Самое смешное, что есть я и вправду очень хочу. Как будто сто лет не ел. В какой-то момент мне показалось, что Синичкина готова сдаться и реально покормить меня, однако в эту минуту в дверь кто-то позвонил. Вовремя, твою мать. Иду вслед за Лилей. Та, едва взглянув в глазок, не мешкая, открывает дверь. На пороге — слепая. Хотя руку готов дать на отсечение, что она прекрасно видит.
— Ты чего так рано?
— Я за дорожной сумкой, мне надо срочно уехать. Вот поэтому так рано, — сучка лживая. А вот то, что сваливает на сегодня окончательно — это однозначно плюс.
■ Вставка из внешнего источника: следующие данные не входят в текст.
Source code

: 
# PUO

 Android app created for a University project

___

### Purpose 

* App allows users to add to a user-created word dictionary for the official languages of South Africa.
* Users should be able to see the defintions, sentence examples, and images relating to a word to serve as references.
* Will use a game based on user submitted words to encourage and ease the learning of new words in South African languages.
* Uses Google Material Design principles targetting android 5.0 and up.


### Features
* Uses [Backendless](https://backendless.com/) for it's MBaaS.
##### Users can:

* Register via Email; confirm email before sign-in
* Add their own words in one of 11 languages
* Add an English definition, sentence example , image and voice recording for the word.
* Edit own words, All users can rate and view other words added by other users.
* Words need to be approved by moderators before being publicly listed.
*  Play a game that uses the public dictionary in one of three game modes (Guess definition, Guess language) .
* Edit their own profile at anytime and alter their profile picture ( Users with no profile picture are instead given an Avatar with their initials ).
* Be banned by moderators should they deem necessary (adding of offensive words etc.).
Когда псевдослепая возвращается из своей спальни с чемоданом в коридор, я смотрю на нее в упор, а потом резко провожу рукой из стороны в сторону прям перед ее глазами. И все-таки я дебил. Если в прошлый раз обошлось легким ударом, то сейчас эта сука дала мне аккурат в нос. Боль, блин, адская!
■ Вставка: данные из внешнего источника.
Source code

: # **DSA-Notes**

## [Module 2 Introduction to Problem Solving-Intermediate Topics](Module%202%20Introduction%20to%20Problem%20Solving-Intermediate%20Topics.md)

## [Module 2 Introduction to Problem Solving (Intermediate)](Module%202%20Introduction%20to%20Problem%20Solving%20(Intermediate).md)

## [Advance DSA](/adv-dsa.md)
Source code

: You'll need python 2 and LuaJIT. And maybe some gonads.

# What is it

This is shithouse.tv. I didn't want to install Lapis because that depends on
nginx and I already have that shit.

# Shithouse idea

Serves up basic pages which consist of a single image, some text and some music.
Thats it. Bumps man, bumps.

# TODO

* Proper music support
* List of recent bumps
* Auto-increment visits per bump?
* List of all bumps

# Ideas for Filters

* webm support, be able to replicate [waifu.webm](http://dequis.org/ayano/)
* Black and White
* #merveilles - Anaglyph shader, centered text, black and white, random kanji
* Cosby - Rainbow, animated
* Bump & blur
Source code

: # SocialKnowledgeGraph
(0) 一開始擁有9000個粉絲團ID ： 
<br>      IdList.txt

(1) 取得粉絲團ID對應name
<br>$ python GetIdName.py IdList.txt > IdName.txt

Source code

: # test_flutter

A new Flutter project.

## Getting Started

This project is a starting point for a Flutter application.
— Даша! Ты что? — подлетаю к Юсупову, у которого шнобель весь в крови.
— А пусть не сует руки, куда не надо. Проверяльщик херов. Я слепая, а не глухая.
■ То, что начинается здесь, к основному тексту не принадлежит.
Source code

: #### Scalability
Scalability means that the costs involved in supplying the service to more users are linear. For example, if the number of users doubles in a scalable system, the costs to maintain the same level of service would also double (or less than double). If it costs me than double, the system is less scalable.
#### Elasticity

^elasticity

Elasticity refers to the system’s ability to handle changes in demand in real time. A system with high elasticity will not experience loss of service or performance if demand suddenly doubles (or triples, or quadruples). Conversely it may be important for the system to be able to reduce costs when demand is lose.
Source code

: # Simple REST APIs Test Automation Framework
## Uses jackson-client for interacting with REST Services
— Да не слепая она, не ясно, что ли?! — возмущенно бросает Егор.
— Пока, Лиля. Следи за своим гостем, чтобы что-нибудь не утащил.
— Пока, — бормочу в ответ, смотря на злого Егора. Кажется, ему реально больно.
— Пойдем на кухню, — хватаю Юсупова за свободную руку и веду за собой.
Даю ему бумажное полотенце, сама же принимаюсь рыться в аптечке. И только, когда Егор подходит к раковине и начинает закатывать кровавыми руками рукава рубашки, до меня доходит, что ему надо дать лед. А еще до моего мозга долетает странная мысль — мне нравятся его руки. И дело не в крови, которую он уже смыл. Мне просто нравятся его ладони. Нравится, как они напряжены. И пальцы у него тоже очень даже ничего. Не короткие и не толстые. Такие, как надо. Да… пальцы у него точно такие, как надо. Повиртуозничали в моих трусах знатно. Я бы не отказалась еще раз. Разочек. Всего лишь разочек. Пипец, я реально больная. У него, может быть, шнобель сломан, а я думаю о его руках и пальцетрахе.